The work is intended to be spiritual, touching on ideas of change, the passage of time, and our relationship with nature and the solitude that it provides us. The text's purpose is to reframe the viewers conception of seasonal change, that instead of a natural shift between different states of being, it is a violent upheaval of itself in an endless cycle. This is in line with my personal experience with how I experience change in my personal life, and also an interesting idea to think about.
The horse is intended to create an anchor point for the viewer in the piece, both spatially and emotionally. Horses are a motif I use often in artwork because they are an animal that I like a lot, and I feel can often be useful when abstracting ideas of human isolation, myth and mysticality through nature.

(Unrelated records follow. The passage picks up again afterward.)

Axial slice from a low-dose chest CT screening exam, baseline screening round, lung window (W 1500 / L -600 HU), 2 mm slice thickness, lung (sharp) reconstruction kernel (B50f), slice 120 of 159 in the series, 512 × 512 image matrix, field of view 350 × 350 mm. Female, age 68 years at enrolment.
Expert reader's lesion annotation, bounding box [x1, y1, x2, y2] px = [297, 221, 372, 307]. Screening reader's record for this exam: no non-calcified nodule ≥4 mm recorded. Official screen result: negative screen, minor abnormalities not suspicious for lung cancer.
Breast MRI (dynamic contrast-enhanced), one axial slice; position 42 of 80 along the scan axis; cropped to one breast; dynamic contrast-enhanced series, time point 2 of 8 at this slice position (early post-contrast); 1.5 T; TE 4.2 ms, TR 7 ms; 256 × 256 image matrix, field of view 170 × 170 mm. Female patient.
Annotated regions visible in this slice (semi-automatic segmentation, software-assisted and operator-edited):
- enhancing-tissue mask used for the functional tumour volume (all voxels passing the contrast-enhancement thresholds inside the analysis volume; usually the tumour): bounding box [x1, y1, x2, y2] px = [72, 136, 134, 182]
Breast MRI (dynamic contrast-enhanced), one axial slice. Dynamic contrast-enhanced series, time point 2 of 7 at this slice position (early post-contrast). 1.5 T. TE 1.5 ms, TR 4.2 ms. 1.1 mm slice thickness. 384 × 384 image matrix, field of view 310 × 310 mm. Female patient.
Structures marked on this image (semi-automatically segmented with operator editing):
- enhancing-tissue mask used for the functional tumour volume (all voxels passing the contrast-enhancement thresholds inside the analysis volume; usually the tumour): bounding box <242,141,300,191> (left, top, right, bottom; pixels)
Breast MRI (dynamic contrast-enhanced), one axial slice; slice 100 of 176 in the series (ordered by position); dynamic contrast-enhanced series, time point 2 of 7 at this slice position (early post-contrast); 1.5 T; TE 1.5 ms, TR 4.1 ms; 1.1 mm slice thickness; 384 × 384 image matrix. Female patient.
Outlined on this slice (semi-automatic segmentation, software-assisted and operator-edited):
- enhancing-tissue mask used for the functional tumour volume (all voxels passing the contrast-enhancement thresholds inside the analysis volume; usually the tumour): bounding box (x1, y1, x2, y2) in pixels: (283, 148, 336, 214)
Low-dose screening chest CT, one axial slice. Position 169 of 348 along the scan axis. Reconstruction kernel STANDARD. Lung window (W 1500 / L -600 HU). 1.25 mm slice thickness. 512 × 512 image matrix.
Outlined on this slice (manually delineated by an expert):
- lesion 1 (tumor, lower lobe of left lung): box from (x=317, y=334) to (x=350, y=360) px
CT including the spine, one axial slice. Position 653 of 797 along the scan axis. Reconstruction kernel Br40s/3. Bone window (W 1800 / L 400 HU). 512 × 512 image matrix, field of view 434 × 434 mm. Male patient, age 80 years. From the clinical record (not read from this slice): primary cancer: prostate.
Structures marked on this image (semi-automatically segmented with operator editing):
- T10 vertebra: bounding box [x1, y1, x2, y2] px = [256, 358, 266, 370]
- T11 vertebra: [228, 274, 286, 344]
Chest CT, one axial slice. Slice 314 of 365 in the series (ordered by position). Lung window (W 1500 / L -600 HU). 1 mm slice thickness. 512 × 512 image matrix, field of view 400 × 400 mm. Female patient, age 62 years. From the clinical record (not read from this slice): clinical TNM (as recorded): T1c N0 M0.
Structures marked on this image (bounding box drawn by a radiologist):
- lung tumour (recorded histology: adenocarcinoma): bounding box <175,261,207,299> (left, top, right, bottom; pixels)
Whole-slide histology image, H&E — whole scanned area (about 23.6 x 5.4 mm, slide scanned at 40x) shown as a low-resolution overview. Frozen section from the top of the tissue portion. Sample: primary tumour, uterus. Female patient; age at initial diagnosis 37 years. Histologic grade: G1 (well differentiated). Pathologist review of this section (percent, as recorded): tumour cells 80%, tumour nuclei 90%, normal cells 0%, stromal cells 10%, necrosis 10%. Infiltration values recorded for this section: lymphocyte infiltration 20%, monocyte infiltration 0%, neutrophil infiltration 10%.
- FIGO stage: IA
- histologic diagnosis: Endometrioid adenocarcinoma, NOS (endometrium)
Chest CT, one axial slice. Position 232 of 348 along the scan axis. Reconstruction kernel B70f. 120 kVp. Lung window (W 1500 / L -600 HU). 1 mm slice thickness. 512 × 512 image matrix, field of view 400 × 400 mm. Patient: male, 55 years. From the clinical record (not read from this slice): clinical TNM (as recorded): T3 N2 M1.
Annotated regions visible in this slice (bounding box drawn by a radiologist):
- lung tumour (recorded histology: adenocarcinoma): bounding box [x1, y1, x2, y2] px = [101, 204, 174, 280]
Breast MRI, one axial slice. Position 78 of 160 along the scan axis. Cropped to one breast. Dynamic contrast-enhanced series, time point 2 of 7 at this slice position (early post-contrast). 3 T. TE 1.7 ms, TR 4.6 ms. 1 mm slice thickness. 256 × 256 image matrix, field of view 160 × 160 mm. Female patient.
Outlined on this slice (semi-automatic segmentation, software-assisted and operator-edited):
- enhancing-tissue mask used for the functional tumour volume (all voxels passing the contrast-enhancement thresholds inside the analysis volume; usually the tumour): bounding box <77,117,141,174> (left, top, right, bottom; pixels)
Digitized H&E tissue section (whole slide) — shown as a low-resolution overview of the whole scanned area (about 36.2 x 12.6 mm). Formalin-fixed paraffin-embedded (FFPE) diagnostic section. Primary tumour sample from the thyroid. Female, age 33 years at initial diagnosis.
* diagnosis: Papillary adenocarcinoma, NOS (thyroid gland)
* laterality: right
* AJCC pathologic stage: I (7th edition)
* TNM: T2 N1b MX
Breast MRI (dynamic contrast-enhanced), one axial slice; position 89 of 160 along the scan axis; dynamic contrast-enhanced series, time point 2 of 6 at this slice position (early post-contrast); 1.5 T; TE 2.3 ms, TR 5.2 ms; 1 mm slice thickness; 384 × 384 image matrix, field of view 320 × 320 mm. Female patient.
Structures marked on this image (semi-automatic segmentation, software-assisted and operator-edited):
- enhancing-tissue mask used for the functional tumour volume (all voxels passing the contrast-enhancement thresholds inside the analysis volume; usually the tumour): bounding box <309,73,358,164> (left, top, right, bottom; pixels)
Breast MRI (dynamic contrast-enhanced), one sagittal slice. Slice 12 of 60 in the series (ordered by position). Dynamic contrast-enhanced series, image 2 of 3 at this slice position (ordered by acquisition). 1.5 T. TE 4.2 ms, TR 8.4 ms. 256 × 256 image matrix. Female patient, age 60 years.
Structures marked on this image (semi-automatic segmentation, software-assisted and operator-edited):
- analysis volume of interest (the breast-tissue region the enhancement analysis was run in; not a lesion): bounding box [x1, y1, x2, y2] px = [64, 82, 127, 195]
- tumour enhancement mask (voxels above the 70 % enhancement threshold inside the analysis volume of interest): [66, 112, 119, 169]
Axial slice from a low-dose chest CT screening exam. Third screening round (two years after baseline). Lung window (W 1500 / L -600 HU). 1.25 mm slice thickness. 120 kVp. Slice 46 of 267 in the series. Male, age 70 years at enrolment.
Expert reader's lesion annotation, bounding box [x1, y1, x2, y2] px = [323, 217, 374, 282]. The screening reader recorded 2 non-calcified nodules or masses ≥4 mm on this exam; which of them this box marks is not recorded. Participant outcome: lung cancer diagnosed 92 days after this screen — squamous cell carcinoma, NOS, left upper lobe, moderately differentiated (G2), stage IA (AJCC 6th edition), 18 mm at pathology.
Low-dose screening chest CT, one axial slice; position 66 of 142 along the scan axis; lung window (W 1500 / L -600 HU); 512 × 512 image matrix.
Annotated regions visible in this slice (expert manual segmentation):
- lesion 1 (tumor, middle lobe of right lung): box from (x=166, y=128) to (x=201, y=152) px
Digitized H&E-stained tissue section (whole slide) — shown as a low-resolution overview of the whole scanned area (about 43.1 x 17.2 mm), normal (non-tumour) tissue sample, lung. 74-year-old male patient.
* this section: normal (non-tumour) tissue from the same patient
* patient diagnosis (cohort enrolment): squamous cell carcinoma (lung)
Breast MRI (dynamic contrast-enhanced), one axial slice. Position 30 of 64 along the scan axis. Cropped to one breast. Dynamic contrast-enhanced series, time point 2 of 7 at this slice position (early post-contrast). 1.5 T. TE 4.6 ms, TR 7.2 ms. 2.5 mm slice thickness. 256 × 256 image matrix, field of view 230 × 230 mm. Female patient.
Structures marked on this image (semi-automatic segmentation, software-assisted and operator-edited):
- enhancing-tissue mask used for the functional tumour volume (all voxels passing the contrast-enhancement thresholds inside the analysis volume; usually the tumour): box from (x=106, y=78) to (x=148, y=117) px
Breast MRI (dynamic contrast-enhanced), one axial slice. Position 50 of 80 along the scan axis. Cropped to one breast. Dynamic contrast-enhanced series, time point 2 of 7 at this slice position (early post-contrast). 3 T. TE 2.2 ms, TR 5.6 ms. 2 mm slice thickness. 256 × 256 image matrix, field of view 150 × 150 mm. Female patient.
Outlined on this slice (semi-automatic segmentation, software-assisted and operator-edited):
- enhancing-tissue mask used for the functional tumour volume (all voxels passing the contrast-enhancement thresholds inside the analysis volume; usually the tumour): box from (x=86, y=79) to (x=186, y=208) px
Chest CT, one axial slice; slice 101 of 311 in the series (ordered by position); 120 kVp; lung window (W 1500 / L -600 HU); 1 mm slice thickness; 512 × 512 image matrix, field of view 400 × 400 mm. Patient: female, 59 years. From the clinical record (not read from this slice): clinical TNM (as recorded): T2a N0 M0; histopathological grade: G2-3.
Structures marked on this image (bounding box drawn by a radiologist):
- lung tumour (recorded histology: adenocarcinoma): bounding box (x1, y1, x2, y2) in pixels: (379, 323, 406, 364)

The text is adapted from the song “Demolition” by artist & musician Phil Elverum/Mount Eerie . I was inspired by imagery of his line “Days Pass in Quiet Demolition”. I wanted to increase the scale of this line to implicate the exterior world in the line, as well as add a specific emotional inflection to the line by changing the word “demolition” to “devastation”.
Also, whilst starting as a necessity of resources, it is important to note how this work was created on top of a previous artwork, further playing into these themes of destruction and reconstruction via change.
The work is intended to be spiritual, touching on ideas of change, the passage of time, and our relationship with nature and the solitude that it provides us.